Schande der Mönche © Matthias Mala

Schande der Mönche © Matthias Mala

Mal angenommen …

Stellen Sie sich vor … Nein, versuchen Sie, es sich vorzustellen, denn ein gesunder Mensch kann es sich nicht vorstellen: Tausende von Mädchen werden von ihrem fünften Lebensjahr an in Klöstern von Nonnen erzogen. Sie sehen ihre Familie so gut wie nicht mehr. Sie müssen beten und arbeiten und unterliegen einem strengen Regiment. Darüberhinaus werden sie von den Nonnen sexuell missbraucht. Und niemanden stört das. Ja, die meisten Menschen finden diese Erziehung sogar vorbildlich und bewundern die Frömmigkeit der Mädchen und schwärmen von ihrer Heiterkeit, weil es ihnen in den Klöstern so sichtbar gut geht.

Und wenn Ihnen jemand sagt, so etwas geschieht tatsächlich, dann würden Sie es nicht glauben wollen und denken, der Berichterstatter sei ein boshafter Lügner. Aber ich versichere Ihnen, es geschieht dennoch, tagtäglich auf der Welt. Nur nicht mit Mädchen, sondern mit Jungen. Sie werden in buddhistischen Klöstern kaserniert, zum Betteln geschickt, sie müssen arbeiten und beten, und sie werden von erwachsenen Mönchen sexuell missbraucht. Ihre Seele wird zertrümmert und sie sind für den Rest ihres Lebens schwer traumatisiert. Und es interessiert so gut wie niemanden auf der Welt. Dafür werden nette Geschichten von der Fröhlichkeit und Frömmigkeit der Kindermönche gesponnen.

Des Menschen Recht gilt nicht dem Kind

Kaum jemand fragt sich, ob ein Dasein als Kindermönch nicht gegen die Menschenrechte eines Kindes verstößt.
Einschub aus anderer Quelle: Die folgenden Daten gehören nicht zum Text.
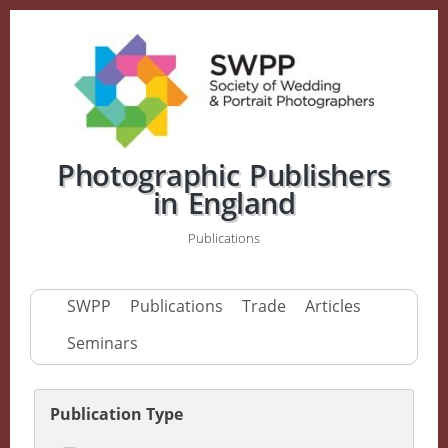
Photographic Publishers
in England
Publications
SWPP
Publications
Trade
Articles
Seminars
Publication Type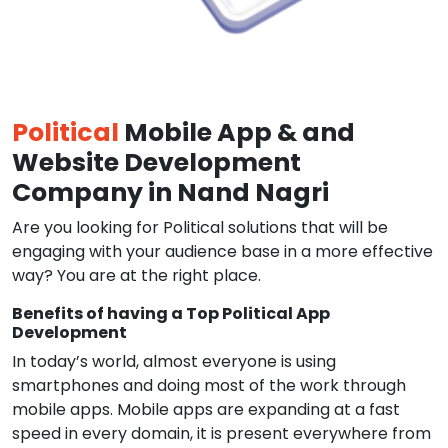
Political
Mobile App & and
Website Development
Company in Nand Nagri
Are you looking for Political solutions that will be
engaging with your audience base in a more effective
way? You are at the right place.
Benefits of having a Top Political App
Development
In today’s world, almost everyone is using
smartphones and doing most of the work through
mobile apps. Mobile apps are expanding at a fast
speed in every domain, it is present everywhere from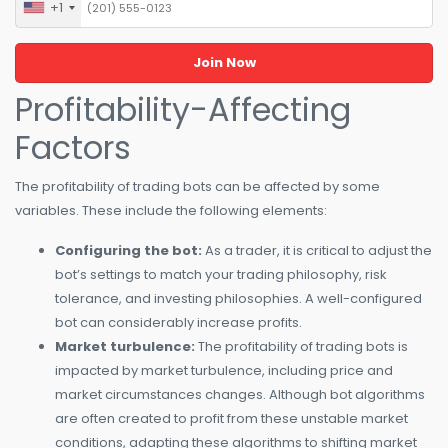
+1
United
States
+1
Profitability-Affecting
Factors
The profitability of trading bots can be affected by some
variables. These include the following elements:
Configuring the bot:
As a trader, it is critical to adjust the
bot’s settings to match your trading philosophy, risk
tolerance, and investing philosophies. A well-configured
bot can considerably increase profits.
Market turbulence:
The profitability of trading bots is
impacted by market turbulence, including price and
market circumstances changes. Although bot algorithms
are often created to profit from these unstable market
conditions, adapting these algorithms to shifting market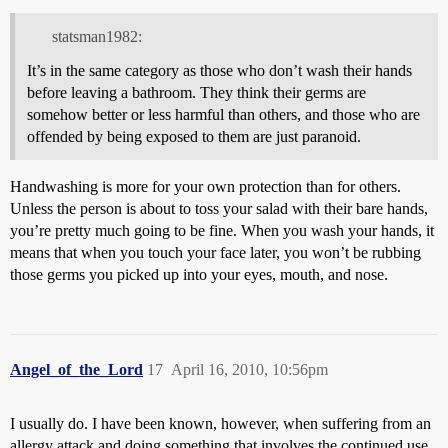
statsman1982:
It’s in the same category as those who don’t wash their hands
before leaving a bathroom. They think their germs are
somehow better or less harmful than others, and those who are
offended by being exposed to them are just paranoid.
Handwashing is more for your own protection than for others.
Unless the person is about to toss your salad with their bare hands,
you’re pretty much going to be fine. When you wash your hands, it
means that when you touch your face later, you won’t be rubbing
those germs you picked up into your eyes, mouth, and nose.
Angel_of_the_Lord
17
April 16, 2010, 10:56pm
I usually do. I have been known, however, when suffering from an
allergy attack and doing something that involves the continued use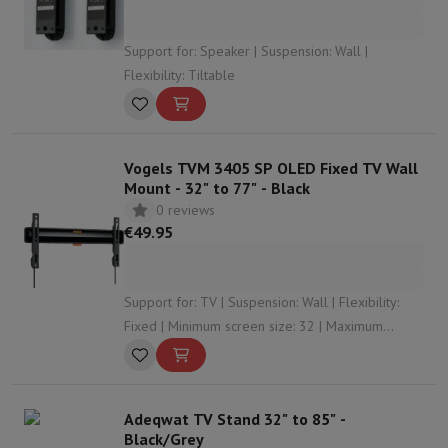
Support for: Speaker | Suspension: Wall |
Flexibility: Tiltable
Vogels TVM 3405 SP OLED Fixed TV Wall
Mount - 32" to 77" - Black
0 reviews
€49.95
Support for: TV | Suspension: Wall | Flexibility:
Fixed | Minimum screen size: 32 | Maximum
screen size: 77
Adeqwat TV Stand 32" to 85" -
Black/Grey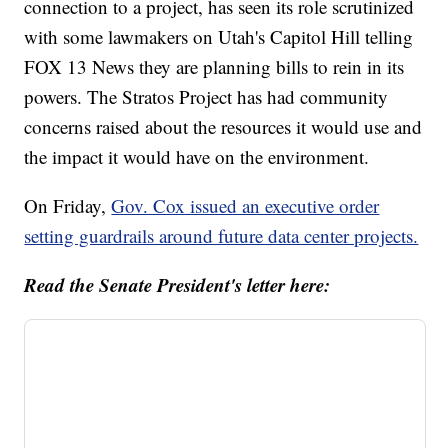
connection to a project, has seen its role scrutinized
with some lawmakers on Utah's Capitol Hill telling
FOX 13 News they are planning bills to rein in its
powers. The Stratos Project has had community
concerns raised about the resources it would use and
the impact it would have on the environment.
On Friday,
Gov. Cox issued an executive order
setting guardrails around future data center projects.
Read the Senate President's letter here: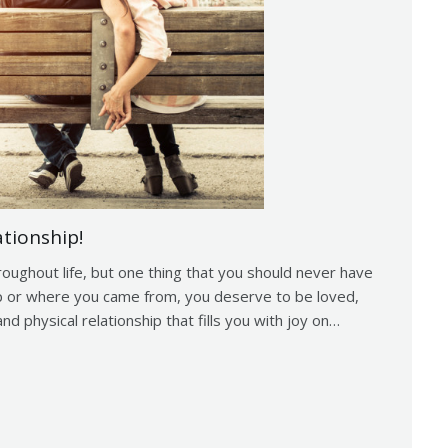
ationship!
roughout life, but one thing that you should never have
up or where you came from, you deserve to be loved,
nd physical relationship that fills you with joy on…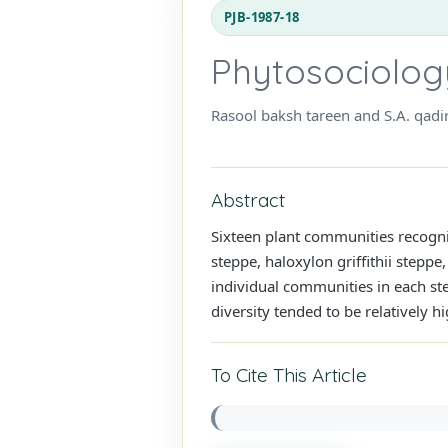
PJB-1987-18
Phytosociology 
Rasool baksh tareen and S.A. qadi
Abstract
Sixteen plant communities recogniz
steppe, haloxylon griffithii stepp
individual communities in each ste
diversity tended to be relatively h
To Cite This Article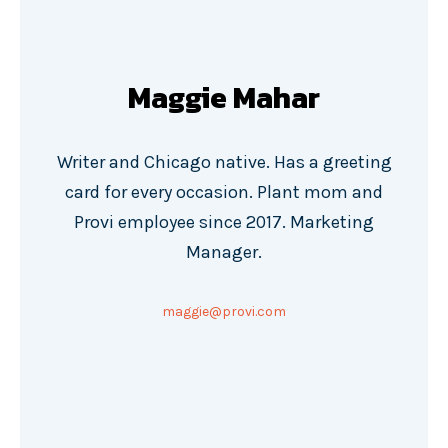
Maggie Mahar
Writer and Chicago native. Has a greeting
card for every occasion. Plant mom and
Provi employee since 2017. Marketing
Manager.
maggie@provi.com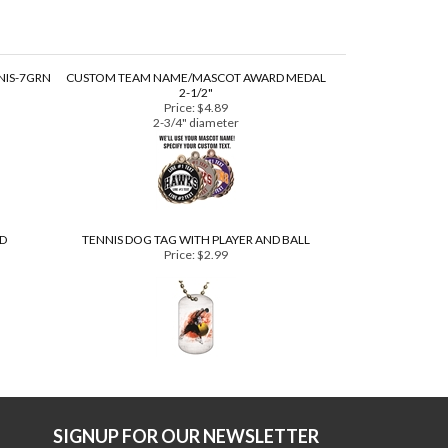
NIS-7GRN
CUSTOM TEAM NAME/MASCOT AWARD MEDAL
2-1/2"
Price:
$4.89
2-3/4" diameter
3D
TENNIS DOG TAG WITH PLAYER AND BALL
Price:
$2.99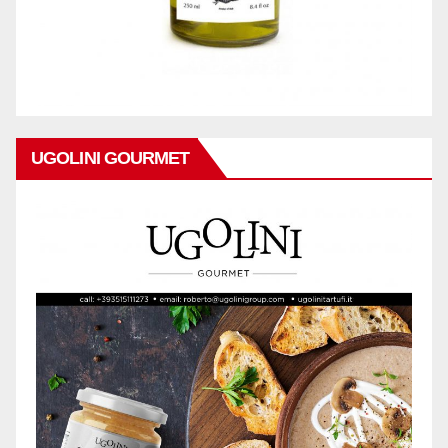
UGOLINI GOURMET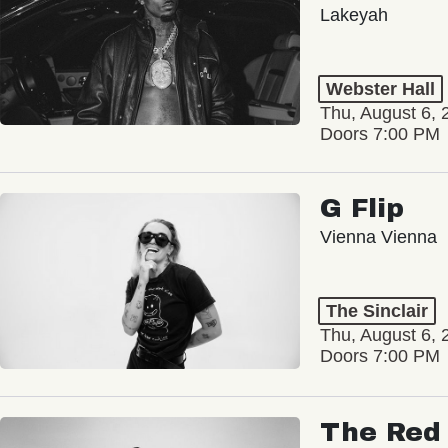
Lakeyah
Webster Hall
Thu, August 6, 
Doors 7:00 PM
G Flip
Vienna Vienna
The Sinclair
Thu, August 6, 
Doors 7:00 PM
The Red 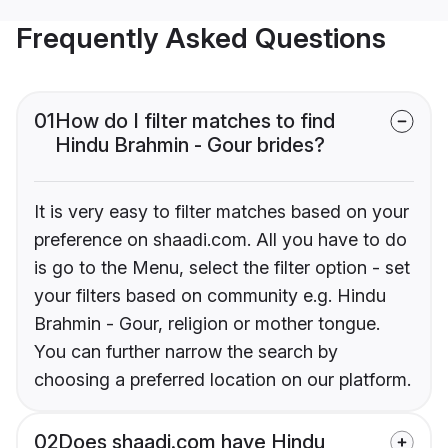
Frequently Asked Questions
01
How do I filter matches to find
Hindu Brahmin - Gour brides?
It is very easy to filter matches based on your
preference on shaadi.com. All you have to do
is go to the Menu, select the filter option - set
your filters based on community e.g. Hindu
Brahmin - Gour, religion or mother tongue.
You can further narrow the search by
choosing a preferred location on our platform.
02
Does shaadi.com have Hindu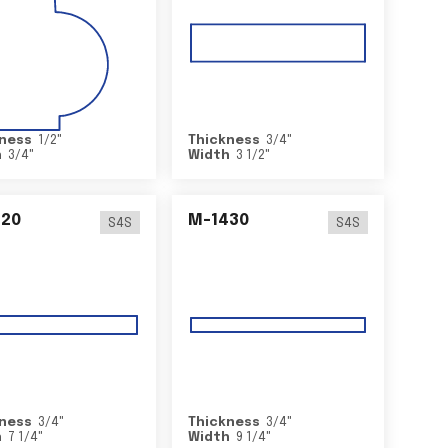
ness
1/2
"
Thickness
3/4
"
h
3/4
"
Width
3 1/2
"
420
M-1430
S4S
S4S
ness
3/4
"
Thickness
3/4
"
h
7 1/4
"
Width
9 1/4
"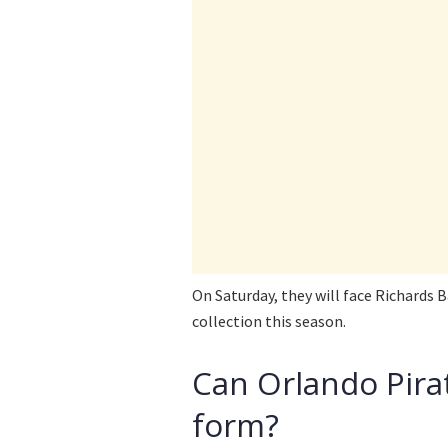
On Saturday, they will face Richards B
collection this season.
Can Orlando Pira
form?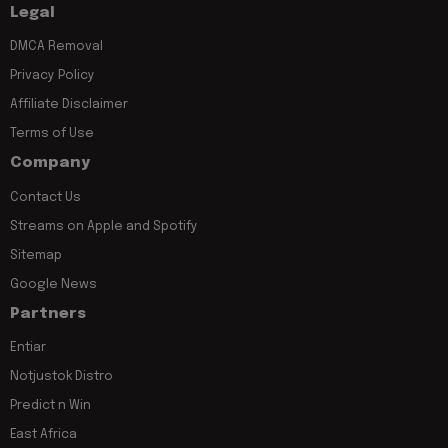
Legal
DMCA Removal
Privacy Policy
Affiliate Disclaimer
Terms of Use
Company
Contact Us
Streams on Apple and Spotify
Sitemap
Google News
Partners
Entiar
Notjustok Distro
Predict n Win
East Africa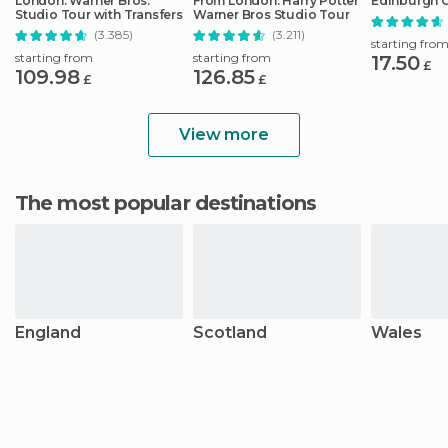
London: Warner Bros.
From London: Harry Potter
Edinburgh C
Studio Tour with Transfers
Warner Bros Studio Tour
(3.385)
(3.211)
starting fro
starting from
starting from
17.50
£
109.98
126.85
£
£
View more
The most popular destinations
England
Scotland
Wales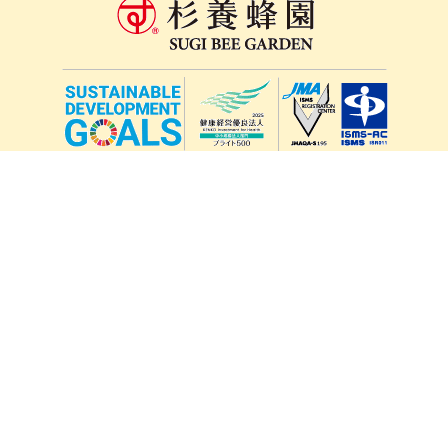
lang
571-15, Mitsu Town, Kita Ward, Kumamoto City,
Kumamoto Prefecture, 861-5535, Japan
Orders and inquiries by phone
0120-354-038
Reception hours: 8:00 AM to 6:00 PM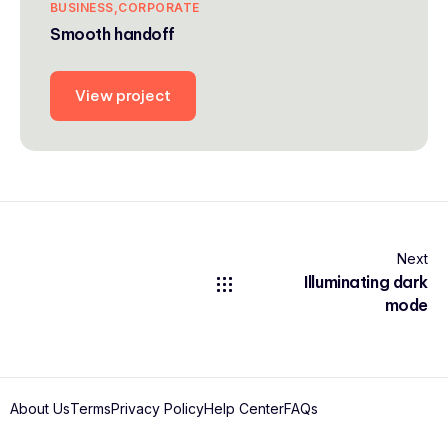
BUSINESS
CORPORATE
Smooth handoff
View project
Next
Illuminating dark
mode
About Us
Terms
Privacy Policy
Help Center
FAQs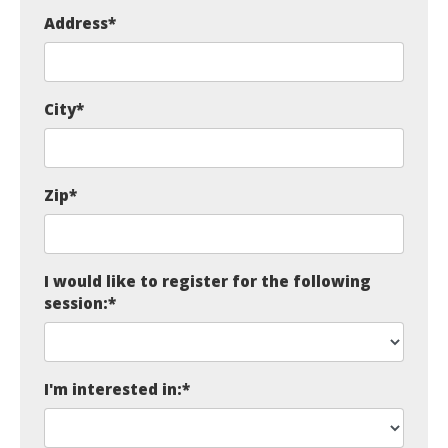
Address
*
City
*
Zip
*
I would like to register for the following
session:
*
I'm interested in:
*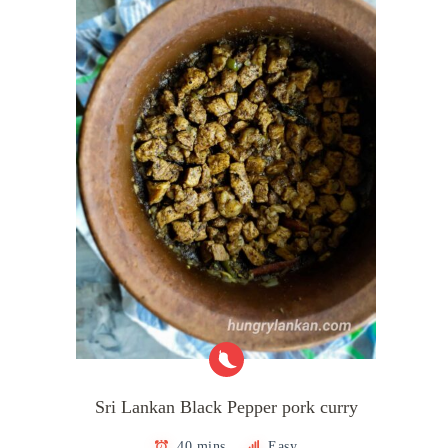
Sri Lankan Black Pepper pork curry
40 mins
Easy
Dabei ist es ein schwerer Verstoß gegen die Kinderrechtskonvention der UN und nicht minder verachtenswert, als wenn man Jungen als Kindersoldaten rekrutiert. Und kein Tourist käme je auf die Idee, in ein Land zu reisen, um dort Kindersoldaten für sein Fotoalbum daheim zu fotografieren, weil sie so niedlich in ihren Uniformen und mit ihren geschulterten Gewehren aussehen. Doch in Ostasien ist der Besuch buddhistischer Klöster mit Fotoshooting von Kindermönchen fest im Programm der Reiseveranstalter.